Conditions in the global economy have improved over 2017. Labour markets have tightened and further above-trend growth is expected in a number of advanced economies, although uncertainties remain. Growth in the Chinese economy continues to be supported by increased spending on infrastructure and property construction, although financial conditions have tightened somewhat as the authorities address the medium-term risks from high debt levels. Australia’s terms of trade are expected to decline in the period ahead but remain at relatively high levels.
Wage growth remains low in most countries, as does core inflation. In a number of economies there has been some withdrawal of monetary stimulus, although financial conditions remain quite expansionary. Equity markets have been strong, credit spreads have narrowed over the course of the year and volatility in financial markets is low. Long-term bond yields remain low, notwithstanding the improvement in the global economy.

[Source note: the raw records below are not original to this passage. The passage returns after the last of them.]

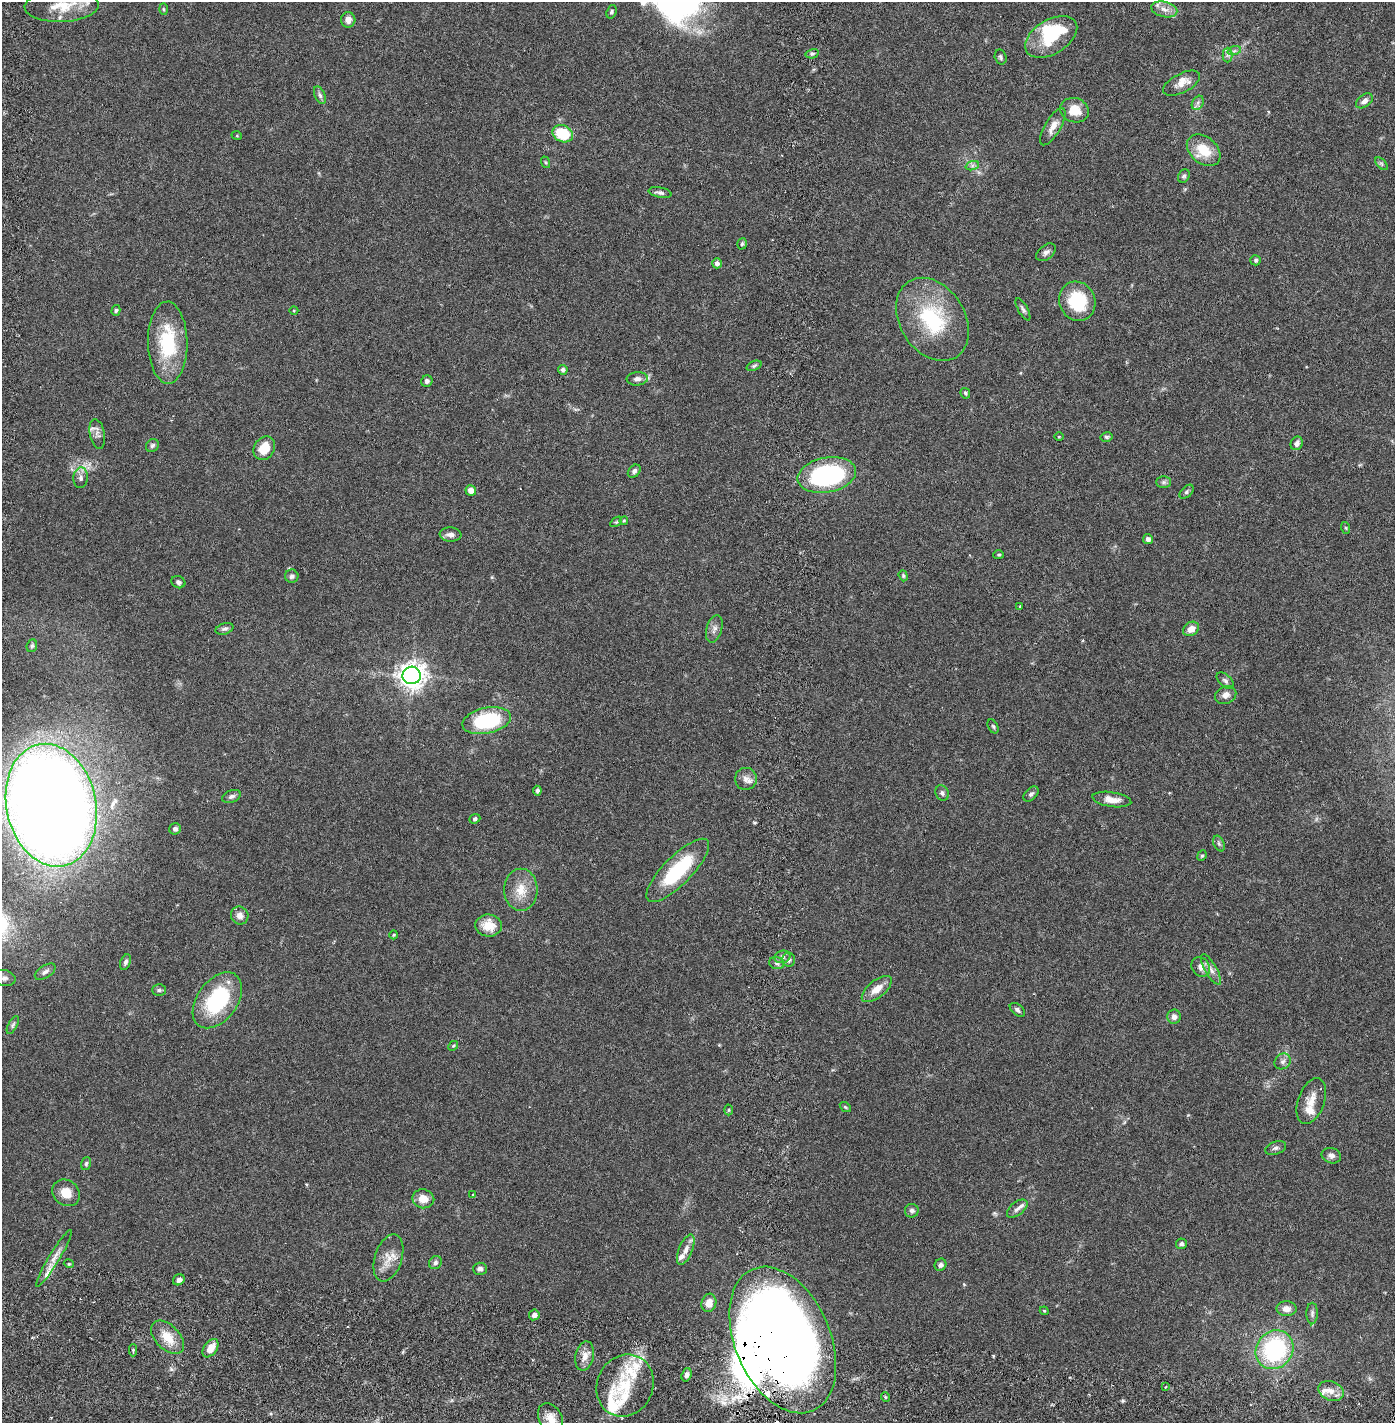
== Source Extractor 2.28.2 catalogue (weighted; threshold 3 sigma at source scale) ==
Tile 10 of 4 x 4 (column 2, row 3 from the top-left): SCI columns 1497-2889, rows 1510-2930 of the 5890 x 5857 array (HDU 1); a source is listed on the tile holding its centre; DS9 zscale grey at full resolution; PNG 1397 x 1425 px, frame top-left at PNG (2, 2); each listed source drawn as its Kron ellipse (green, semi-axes under 4 px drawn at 4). Shown black and unused: <1% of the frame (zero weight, under 2 of 6 exposures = <1% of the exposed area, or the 3 px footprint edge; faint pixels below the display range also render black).
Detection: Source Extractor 2.28.2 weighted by HDU 2 'WHT'; one run over the whole footprint, this tile lists its part. Background 0.041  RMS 0.004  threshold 0.0163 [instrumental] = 3 sigma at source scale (4.09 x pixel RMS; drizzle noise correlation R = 1.36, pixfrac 0.8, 0.05/0.05 arcsec/px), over >= 5 px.
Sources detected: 159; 3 inside a brighter object's white glare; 3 cosmic-ray / hot-pixel residue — neither listed nor drawn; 14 inside a brighter listed object's ellipse — not listed separately; the other 139 listed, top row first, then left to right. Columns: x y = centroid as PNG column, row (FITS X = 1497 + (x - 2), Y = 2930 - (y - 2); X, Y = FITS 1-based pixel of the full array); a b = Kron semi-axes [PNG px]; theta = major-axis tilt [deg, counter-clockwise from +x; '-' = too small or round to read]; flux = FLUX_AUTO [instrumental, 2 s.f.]
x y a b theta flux
62 6 37 16 2 6.6
163 9 6 4 -88 0.25
1164 9 13 7 -13 1.8
611 12 7 5 70 0.47
348 20 8 7 - 1.4
1051 37 28 17 31 9
1234 51 7 4 18 0.47
812 54 7 4 14 0.5
1228 55 7 5 -90 0.61
1001 57 7 6 - 0.53
1181 83 20 9 28 2.3
320 95 9 5 -65 0.64
1364 101 9 6 37 1.2
1198 103 7 5 61 0.64
1074 110 14 12 -18 4.1
1053 127 21 7 60 2.2
563 134 10 8 -25 9.1
237 136 5 3 - 0.2
1204 150 19 13 -40 5.9
545 162 6 4 -71 0.28
1381 164 8 4 -45 0.42
972 166 7 4 19 0.54
1184 176 7 5 57 0.44
660 193 11 5 -11 0.73
742 244 6 4 72 0.39
1046 252 11 7 39 1
1256 260 5 5 - 0.39
717 263 5 5 - 0.79
1077 301 20 18 -67 12
1023 309 12 5 -62 0.66
116 310 5 4 - 0.37
294 311 4 3 - 0.21
932 319 45 32 -58 20
168 343 41 20 -89 14
754 366 8 4 22 0.42
563 370 5 4 - 0.6
637 379 10 6 4 1
427 381 6 5 - 0.61
965 393 5 4 - 0.4
97 434 15 7 -79 1
1059 437 5 3 - 0.2
1106 437 6 4 11 0.4
1297 443 7 6 - 0.96
152 445 7 6 - 0.52
264 448 12 10 61 4.7
634 471 7 5 47 0.77
827 475 29 17 11 32
81 478 10 7 85 1
1164 482 7 6 - 0.54
471 490 5 5 - 1.6
1187 492 8 5 45 0.52
624 521 4 3 - 0.27
616 522 6 3 35 0.28
1346 528 6 3 -71 0.27
451 535 11 7 -4 1.2
1148 539 5 5 - 0.79
999 555 5 4 - 0.32
292 576 7 6 - 0.68
903 576 6 4 -71 0.33
178 582 7 6 - 0.71
1020 606 3 3 - 0.21
225 629 9 5 16 0.65
714 629 14 8 74 1.3
1191 629 8 6 31 2.1
32 646 6 5 - 0.4
412 675 9 8 - 220
1225 681 10 5 -43 0.71
1226 695 11 8 24 1.4
487 721 24 13 12 18
993 726 7 4 -62 0.41
746 779 11 11 - 1.7
537 791 5 4 - 0.77
942 793 8 6 -65 0.62
1031 794 9 5 44 0.6
231 796 10 6 21 0.75
1112 800 20 7 -8 2.3
51 805 62 45 -78 470
475 819 6 4 22 0.44
175 829 6 5 - 0.73
1219 843 8 5 -64 0.5
1202 856 5 4 - 0.35
678 870 42 14 45 16
521 890 21 17 90 4.6
240 915 9 8 - 1.3
488 925 13 11 -5 3.9
394 935 4 4 - 0.24
782 957 8 6 14 0.82
789 960 7 6 - 0.71
125 962 8 5 69 0.7
777 963 7 5 -15 0.74
1201 967 10 8 -53 1.6
1211 969 17 6 -61 1.4
45 972 12 6 32 0.83
4 978 11 7 -10 1.1
877 989 18 8 39 2.7
159 990 7 5 0 0.46
217 1000 31 20 53 20
1017 1010 9 5 -39 0.68
1174 1017 7 6 - 1.1
13 1025 10 4 62 0.53
453 1046 5 4 - 0.29
1283 1061 8 7 - 0.89
1311 1101 24 13 70 3.3
845 1107 6 4 -36 0.31
729 1110 5 3 - 0.24
1276 1148 11 6 20 0.7
1331 1156 10 7 -17 0.96
86 1164 6 5 - 0.41
66 1193 14 12 -38 3
473 1195 4 3 - 0.28
423 1199 11 9 -11 2.5
1017 1209 12 6 39 0.96
912 1211 7 6 - 0.71
1181 1244 5 5 - 0.59
686 1249 16 7 67 1.6
54 1258 33 5 59 2.4
388 1258 24 13 72 3.6
435 1263 7 6 - 0.67
69 1264 5 3 - 0.25
940 1265 6 5 - 0.72
480 1269 7 6 - 0.73
179 1280 6 5 - 0.93
709 1303 9 7 73 2.4
1286 1309 10 7 -2 1.6
1044 1311 4 4 - 0.23
1312 1313 11 6 90 0.7
534 1315 5 5 - 0.97
168 1337 20 12 -45 4.3
783 1340 77 47 -67 380
210 1348 10 6 54 2.9
133 1350 6 3 90 0.3
1274 1350 20 18 52 27
585 1356 15 9 78 2
687 1375 7 5 71 0.89
625 1385 31 28 63 11
1165 1387 4 2 - 0.18
1331 1391 13 9 -20 2.1
885 1397 5 3 - 0.25
551 1418 16 11 -61 2.6
Overlapping masked pixels (flux is a lower limit): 1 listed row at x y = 783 1340
Isophote crosses this tile's border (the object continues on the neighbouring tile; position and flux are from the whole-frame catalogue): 3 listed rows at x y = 62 6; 4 978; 551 1418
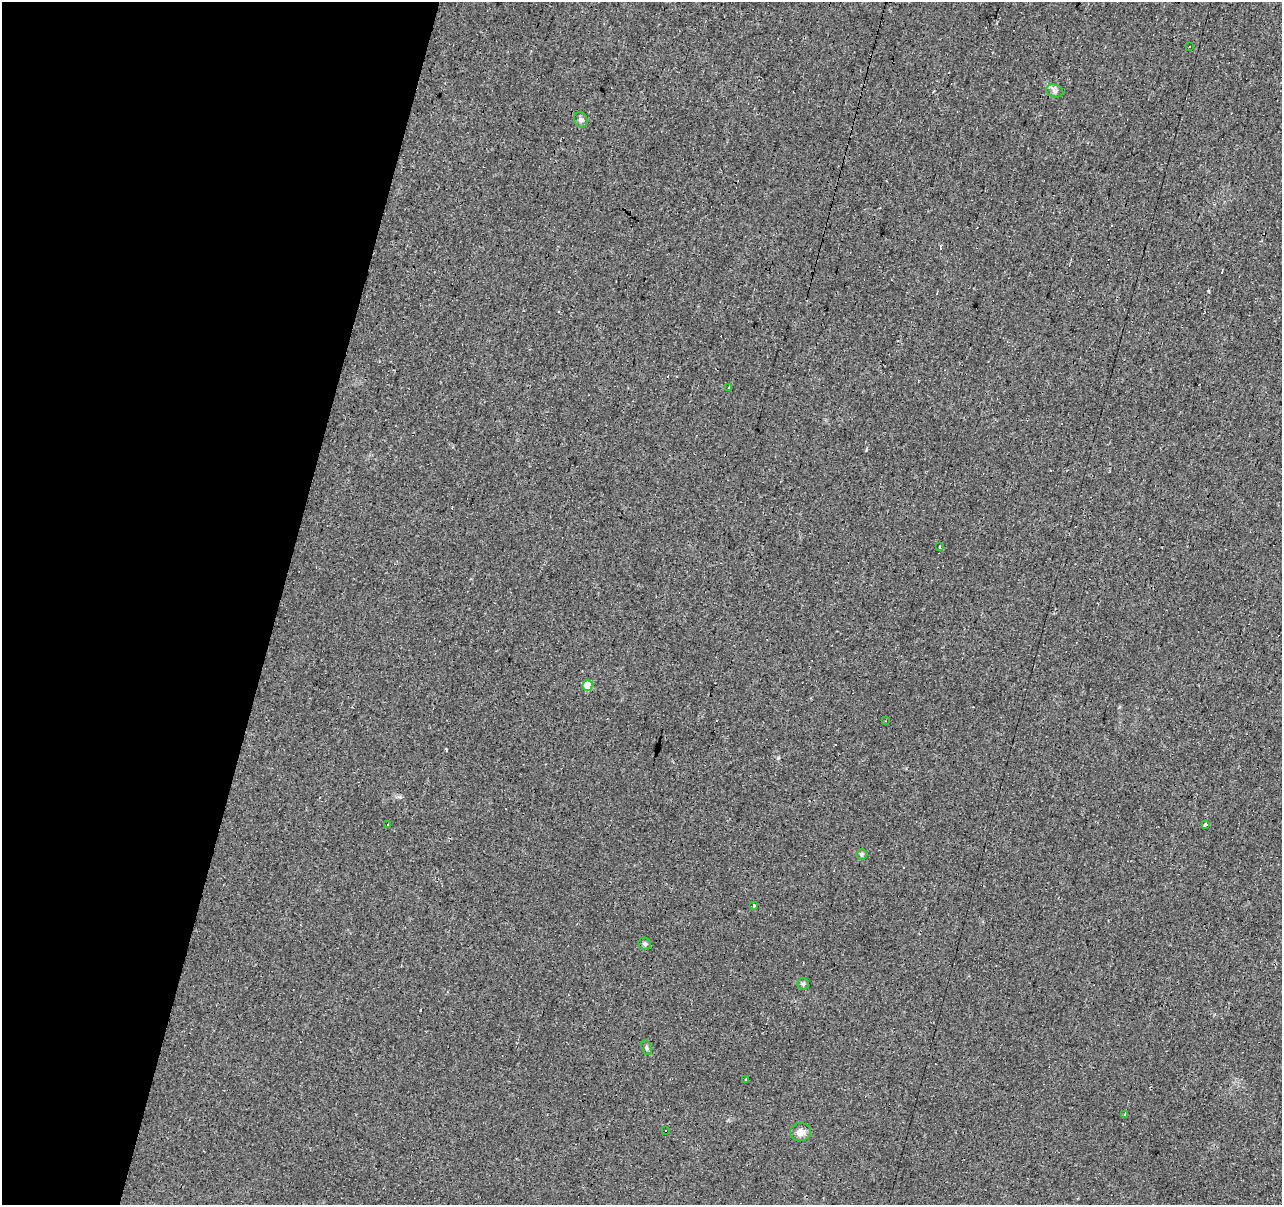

Recent data suggest that the Australian economy grew at around its trend rate over the year to the September quarter. The central forecast is for GDP growth to average around 3 per cent over the next few years. Business conditions are positive and capacity utilisation has increased. The outlook for non-mining business investment has improved further, with the forward-looking indicators being more positive than they have been for some time. Increased public infrastructure investment is also supporting the economy. One continuing source of uncertainty is the outlook for household consumption. Household incomes are growing slowly and debt levels are high.
Employment growth has been strong over 2017 and the unemployment rate has declined. Employment has been rising in all states and has been accompanied by a rise in labour force participation. The various forward-looking indicators continue to point to solid growth in employment over the period ahead. There are reports that some employers are finding it more difficult to hire workers with the necessary skills. However, wage growth remains low. This is likely to continue for a while yet, although the stronger conditions in the labour market should see some lift in wage growth over time.
Inflation remains low, with both CPI and underlying inflation running a little below 2 per cent. The Bank’s central forecast remains for inflation to pick up gradually as the economy strengthens.
The Australian dollar remains within the range that it has been in over the past two years. An appreciating exchange rate would be expected to result in a slower pick-up in economic activity and inflation than currently forecast.
Growth in housing debt has been outpacing the slow growth in household income for some time. To address the medium-term risks associated with high and rising household indebtedness, APRA has introduced a number of supervisory measures. Credit standards have been tightened in a way that has reduced the risk profile of borrowers. Nationwide measures of housing prices are little changed over the past six months, with conditions having eased in Sydney. In the eastern capital cities, a considerable additional supply of apartments is scheduled to come on stream over the next couple of years. Rent increases remain low in most cities.
The low level of interest rates is continuing to support the Australian economy. Taking account of the available information, the Board judged that holding the stance of monetary policy unchanged at this meeting would be consistent with sustainable growth in the economy and achieving the inflation target over time.”